Problem requirements: Your output should be the lines from the one containing "left front paw: (1159, 683)" through the last line below, both ends included, exactly as written and free of pictures.

++++++++++++++++++++

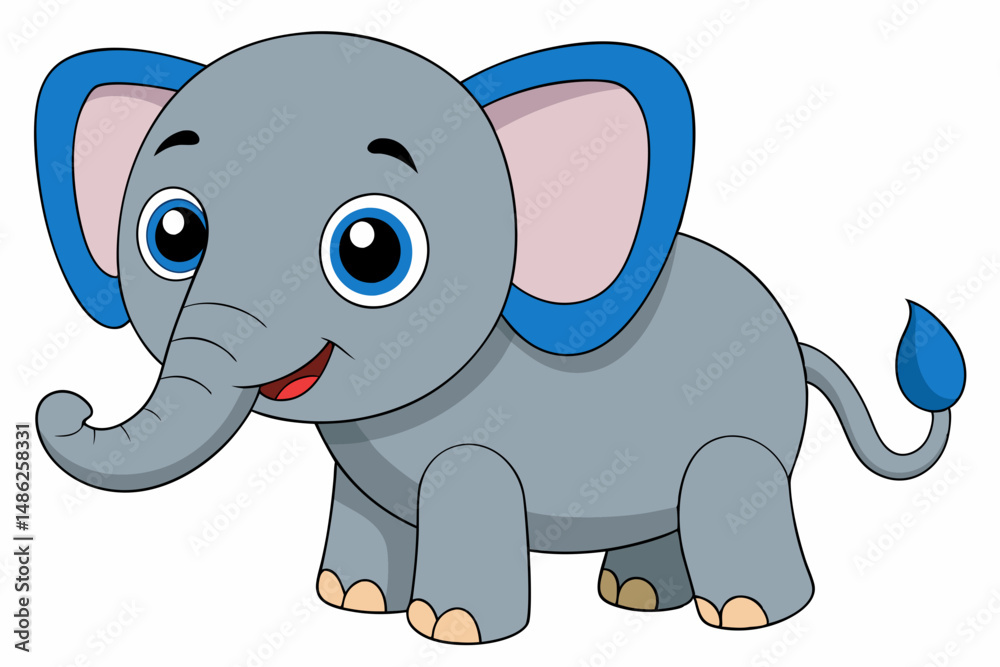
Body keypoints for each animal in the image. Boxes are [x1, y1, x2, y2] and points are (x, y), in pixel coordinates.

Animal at [33, 33, 967, 644]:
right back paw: (637, 596)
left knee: (729, 489)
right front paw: (349, 600)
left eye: (371, 250)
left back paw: (747, 616)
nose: (63, 404)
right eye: (173, 233)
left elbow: (468, 496)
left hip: (742, 435)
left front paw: (448, 626)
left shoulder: (475, 452)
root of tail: (797, 342)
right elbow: (365, 508)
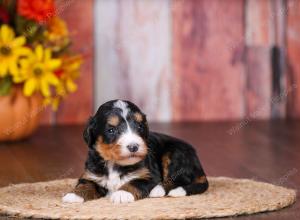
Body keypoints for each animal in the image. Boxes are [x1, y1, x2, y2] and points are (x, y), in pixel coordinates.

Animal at [62, 99, 209, 203]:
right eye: (111, 130)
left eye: (139, 126)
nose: (133, 146)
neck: (114, 164)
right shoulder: (91, 174)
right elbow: (85, 184)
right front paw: (74, 195)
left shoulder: (149, 175)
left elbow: (135, 182)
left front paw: (122, 193)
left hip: (174, 154)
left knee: (179, 180)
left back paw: (158, 190)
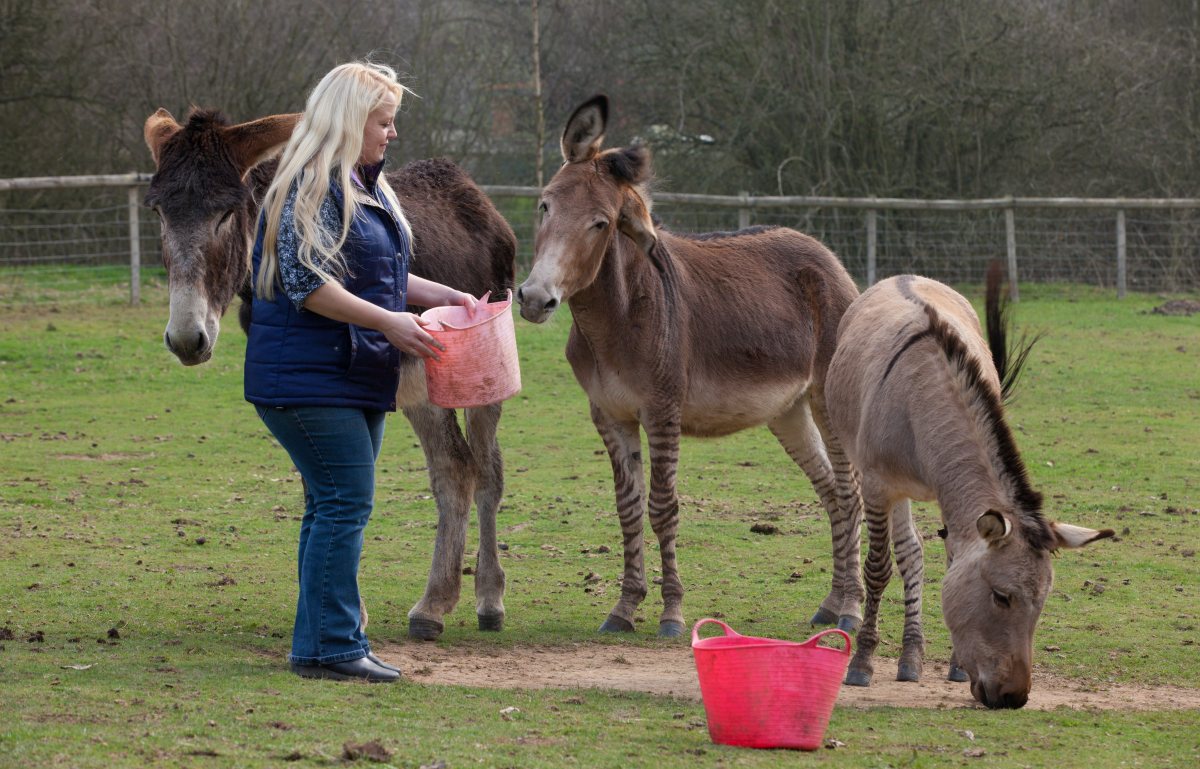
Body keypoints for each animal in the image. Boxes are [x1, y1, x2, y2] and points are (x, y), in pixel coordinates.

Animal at [516, 95, 864, 633]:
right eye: (545, 205)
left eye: (601, 223)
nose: (535, 299)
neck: (616, 319)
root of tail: (824, 253)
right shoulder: (609, 415)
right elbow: (627, 508)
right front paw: (624, 607)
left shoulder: (663, 411)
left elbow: (663, 507)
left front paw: (672, 611)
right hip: (787, 409)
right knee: (829, 488)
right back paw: (831, 602)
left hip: (827, 397)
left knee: (849, 492)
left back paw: (850, 610)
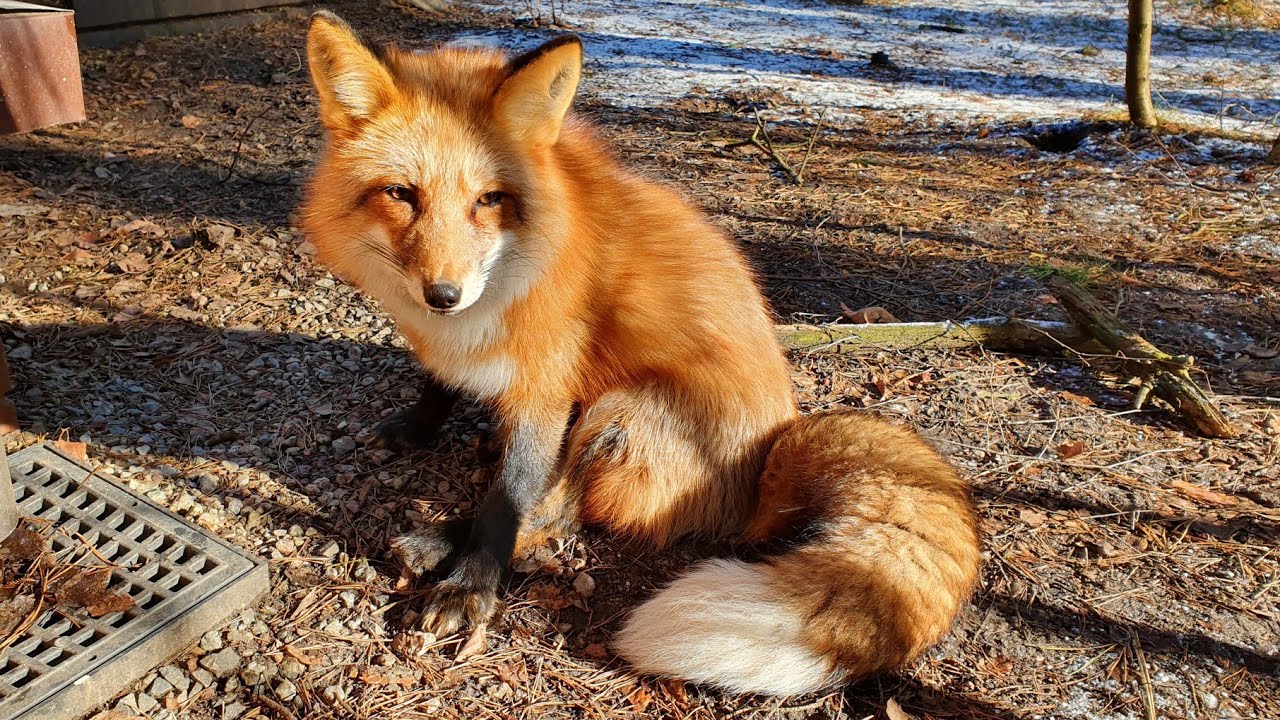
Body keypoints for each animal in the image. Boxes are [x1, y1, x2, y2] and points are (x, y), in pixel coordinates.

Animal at [299, 11, 980, 696]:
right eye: (401, 194)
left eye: (488, 199)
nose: (444, 294)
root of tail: (771, 452)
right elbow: (436, 385)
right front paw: (415, 428)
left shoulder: (547, 387)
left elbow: (506, 501)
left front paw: (471, 588)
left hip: (618, 411)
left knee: (558, 514)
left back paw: (442, 540)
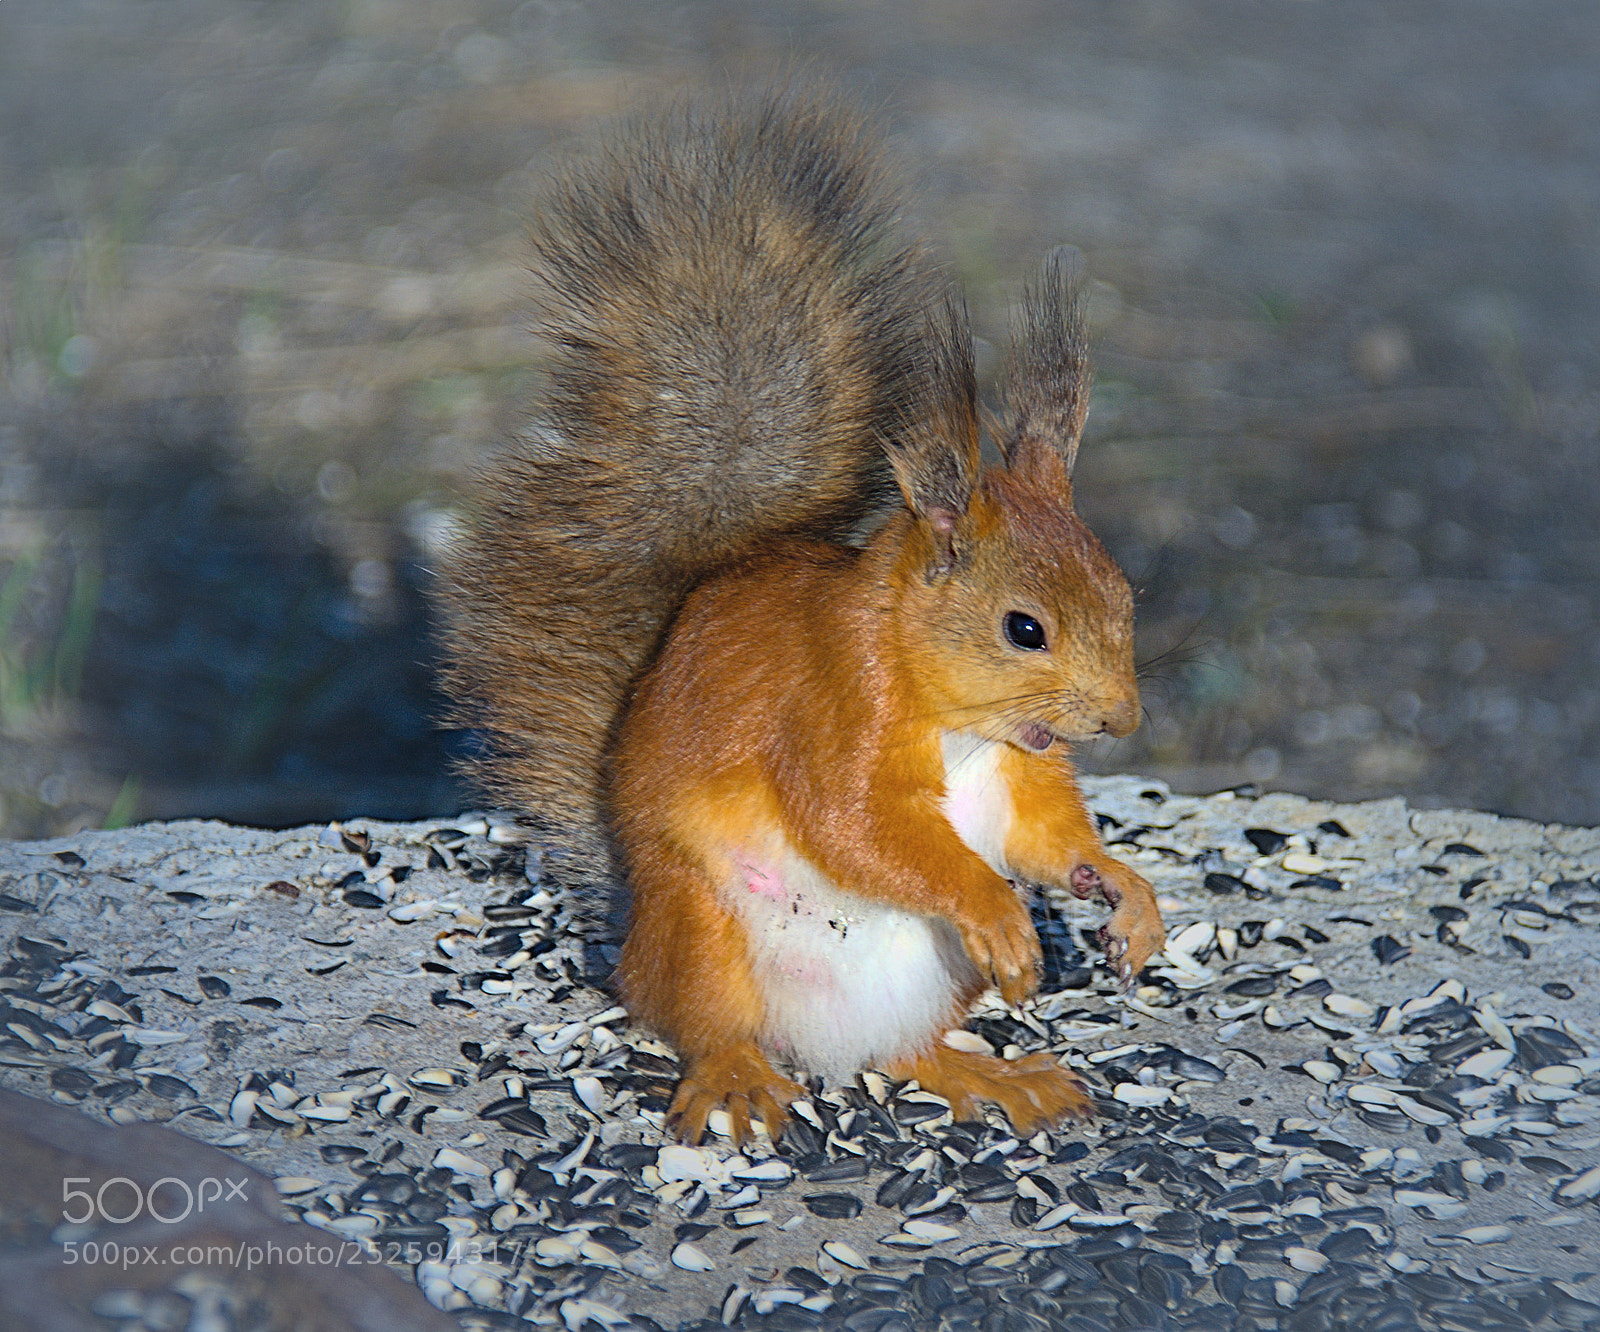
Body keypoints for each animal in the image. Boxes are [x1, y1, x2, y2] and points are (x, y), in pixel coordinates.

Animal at [438, 91, 1168, 1145]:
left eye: (1122, 594)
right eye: (1023, 629)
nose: (1121, 720)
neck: (956, 717)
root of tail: (820, 1046)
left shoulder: (1023, 766)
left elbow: (1047, 838)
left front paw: (1124, 890)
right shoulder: (829, 708)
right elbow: (852, 823)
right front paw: (996, 909)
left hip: (931, 979)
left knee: (905, 1052)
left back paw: (991, 1077)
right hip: (702, 932)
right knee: (708, 1023)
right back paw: (739, 1079)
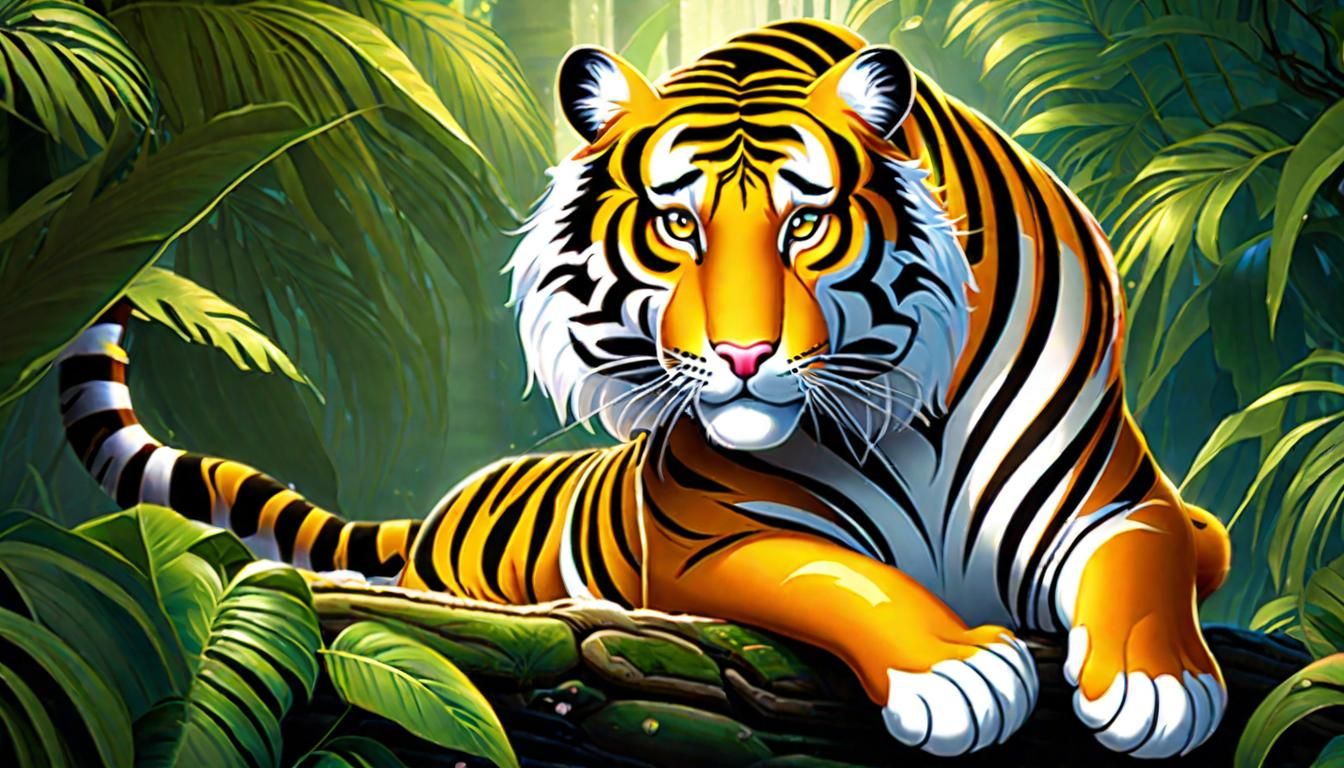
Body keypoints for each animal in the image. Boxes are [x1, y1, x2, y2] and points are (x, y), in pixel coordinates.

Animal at [56, 18, 1233, 759]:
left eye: (805, 224)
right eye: (678, 225)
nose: (746, 356)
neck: (915, 416)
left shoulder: (1121, 497)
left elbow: (1155, 559)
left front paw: (1159, 683)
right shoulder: (714, 541)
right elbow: (847, 578)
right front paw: (956, 673)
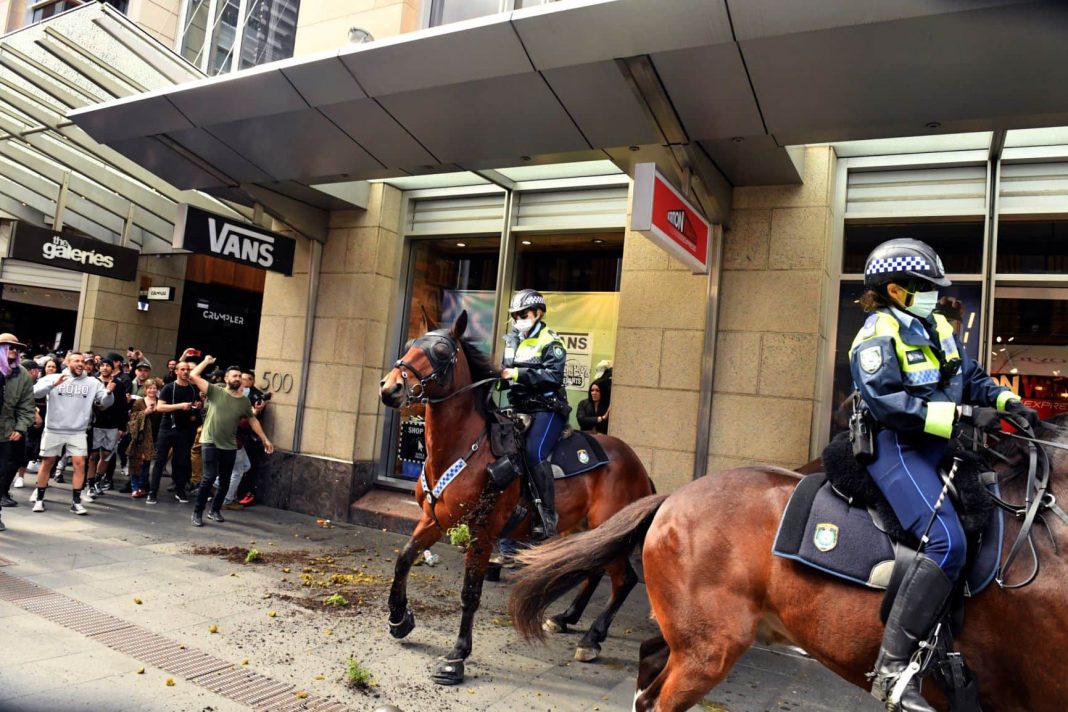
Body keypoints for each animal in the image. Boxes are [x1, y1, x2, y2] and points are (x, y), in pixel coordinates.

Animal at [380, 309, 653, 683]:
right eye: (409, 344)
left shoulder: (483, 531)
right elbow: (405, 558)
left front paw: (456, 657)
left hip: (608, 526)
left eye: (440, 350)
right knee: (595, 569)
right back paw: (566, 618)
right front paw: (399, 618)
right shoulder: (435, 519)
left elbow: (470, 592)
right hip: (587, 530)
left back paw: (592, 639)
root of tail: (638, 464)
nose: (390, 388)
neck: (465, 446)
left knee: (624, 579)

++++++++++++++++++++

Your solution:
left front paw: (1159, 683)
right shoulder: (714, 541)
right elbow: (847, 578)
right front paw: (956, 673)
Body keypoints for each animal in the image. Boxes are [x1, y1, x2, y2] and points are (x, y), in pixel coordinates.

Animal at [380, 309, 653, 683]:
right eye: (409, 344)
left shoulder: (483, 531)
right elbow: (405, 558)
left front paw: (456, 657)
left hip: (608, 526)
left eye: (440, 350)
right knee: (595, 569)
right back paw: (566, 618)
right front paw: (399, 618)
right shoulder: (435, 519)
left elbow: (470, 592)
right hip: (587, 530)
left back paw: (592, 639)
root of tail: (638, 464)
nose: (390, 388)
neck: (465, 446)
left knee: (624, 579)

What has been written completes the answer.